Leave every image out, and print the remaining lines below exactly.

** EXCERPTED DATA follows **

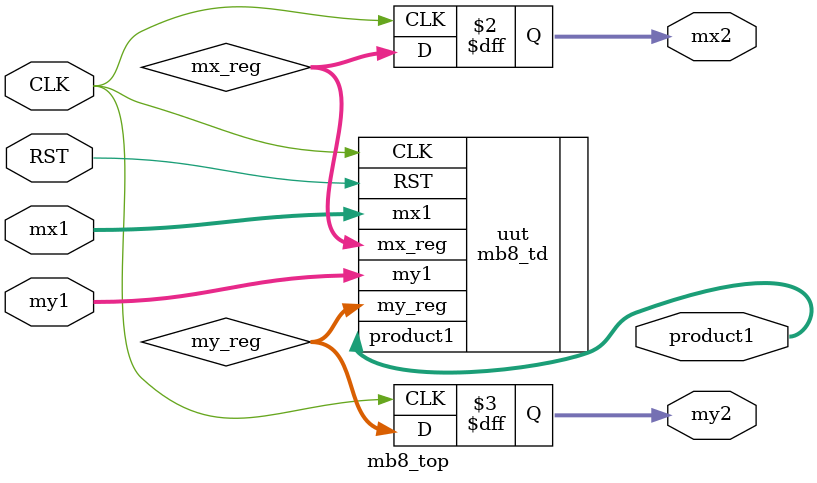
<source format=v>
`timescale 1ns / 1ps
module mb8_top (mx1, my1, CLK, RST, product1, mx2, my2);

parameter WIDTH=8;   
input wire [WIDTH-1:0] mx1;
input wire [WIDTH-1:0] my1;
input wire CLK;
input wire RST;
output wire[(2*WIDTH)-1:0] product1;

output reg [WIDTH-1:0] mx2;
output reg [WIDTH-1:0] my2;

wire [WIDTH-1:0] mx_reg;
wire [WIDTH-1:0] my_reg;

always@ (posedge CLK) // or negedge RST)
begin
mx2<=mx_reg;
my2<=my_reg;
end

	 mb8_td uut (
		.mx1(mx1), 
		.my1(my1),
		.CLK(CLK), 
		.RST(RST),     
		.product1(product1),
		.mx_reg(mx_reg),
		.my_reg(my_reg)
	);


endmodule

</source>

** End of EXCERPTED DATA **

ANSWER TO THE PROBLEM
<source format=v>
`timescale 1ns / 1ps
module mb8_top (mx1, my1, CLK, RST, product1, mx2, my2);

parameter WIDTH=8;   
input wire [WIDTH-1:0] mx1;
input wire [WIDTH-1:0] my1;
input wire CLK;
input wire RST;
output wire[(2*WIDTH)-1:0] product1;

output reg [WIDTH-1:0] mx2;
output reg [WIDTH-1:0] my2;

wire [WIDTH-1:0] mx_reg;
wire [WIDTH-1:0] my_reg;

always@ (posedge CLK) // or negedge RST)
begin
mx2<=mx_reg;
my2<=my_reg;
end

	 mb8_td uut (
		.mx1(mx1), 
		.my1(my1),
		.CLK(CLK), 
		.RST(RST),     
		.product1(product1),
		.mx_reg(mx_reg),
		.my_reg(my_reg)
	);


endmodule

</source>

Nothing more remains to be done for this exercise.